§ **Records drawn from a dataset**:
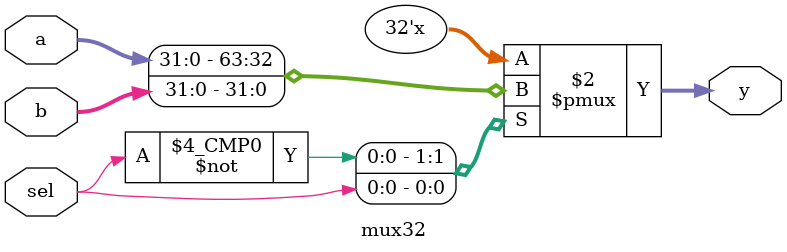
<source format=sv>
`timescale 1ns / 1ps
module mux32(
  input sel,
  input  [31:0] a,
  input  [31:0] b, 
  output logic [31:0] y
);
  
always @(*)
  begin
    case(sel)
      1'b0 : y = a;
      1'b1 : y = b;
      default : y = 0;
    endcase
  end   
endmodule
</source>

§ **Work request**: Your answer must be the entries repeated exactly, with no pictures.

§ **Written solution**:
<source format=sv>
`timescale 1ns / 1ps
module mux32(
  input sel,
  input  [31:0] a,
  input  [31:0] b, 
  output logic [31:0] y
);
  
always @(*)
  begin
    case(sel)
      1'b0 : y = a;
      1'b1 : y = b;
      default : y = 0;
    endcase
  end   
endmodule
</source>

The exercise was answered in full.